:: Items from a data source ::
+ + +
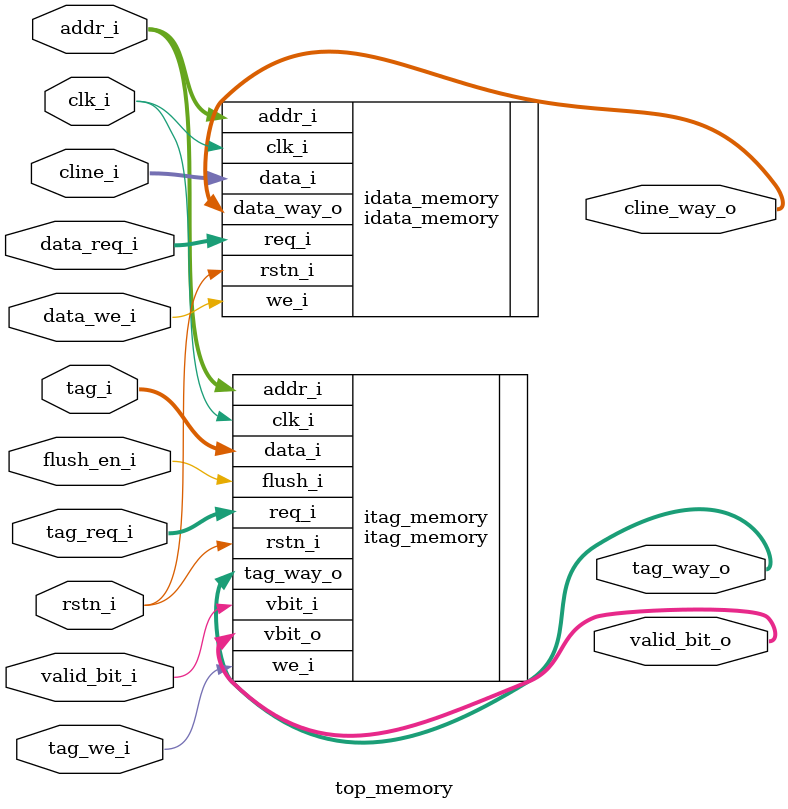
<source format=v>
module top_memory (
	clk_i,
	rstn_i,
	tag_req_i,
	data_req_i,
	tag_we_i,
	data_we_i,
	flush_en_i,
	valid_bit_i,
	cline_i,
	tag_i,
	addr_i,
	tag_way_o,
	cline_way_o,
	valid_bit_o
);
	input wire clk_i;
	input wire rstn_i;
	localparam [31:0] drac_icache_pkg_ICACHE_N_WAY = 4;
	input wire [3:0] tag_req_i;
	input wire [3:0] data_req_i;
	input wire tag_we_i;
	input wire data_we_i;
	input wire flush_en_i;
	input wire valid_bit_i;
	localparam [31:0] drac_icache_pkg_WORD_SIZE = 64;
	localparam [31:0] drac_icache_pkg_SET_WIDHT = 128;
	localparam [31:0] drac_icache_pkg_WAY_WIDHT = drac_icache_pkg_SET_WIDHT;
	input wire [127:0] cline_i;
	localparam [31:0] drac_icache_pkg_TAG_WIDHT = 20;
	input wire [19:0] tag_i;
	localparam [31:0] drac_icache_pkg_ICACHE_DEPTH = 256;
	localparam [31:0] drac_icache_pkg_ADDR_WIDHT = 8;
	input wire [7:0] addr_i;
	output wire [(drac_icache_pkg_ICACHE_N_WAY * drac_icache_pkg_TAG_WIDHT) - 1:0] tag_way_o;
	output wire [(drac_icache_pkg_ICACHE_N_WAY * drac_icache_pkg_WAY_WIDHT) - 1:0] cline_way_o;
	output wire [3:0] valid_bit_o;
	idata_memory idata_memory(
		.clk_i(clk_i),
		.rstn_i(rstn_i),
		.req_i(data_req_i),
		.we_i(data_we_i),
		.data_i(cline_i),
		.addr_i(addr_i),
		.data_way_o(cline_way_o)
	);
	itag_memory itag_memory(
		.clk_i(clk_i),
		.rstn_i(rstn_i),
		.req_i(tag_req_i),
		.we_i(tag_we_i),
		.vbit_i(valid_bit_i),
		.flush_i(flush_en_i),
		.data_i(tag_i),
		.addr_i(addr_i),
		.tag_way_o(tag_way_o),
		.vbit_o(valid_bit_o)
	);
endmodule
</source>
+ + +
:: Directions for this task ::
Take every line from the data above that holds "output" and copy it out.

:: Solution to this problem ::
	output wire [(drac_icache_pkg_ICACHE_N_WAY * drac_icache_pkg_TAG_WIDHT) - 1:0] tag_way_o;
	output wire [(drac_icache_pkg_ICACHE_N_WAY * drac_icache_pkg_WAY_WIDHT) - 1:0] cline_way_o;
	output wire [3:0] valid_bit_o;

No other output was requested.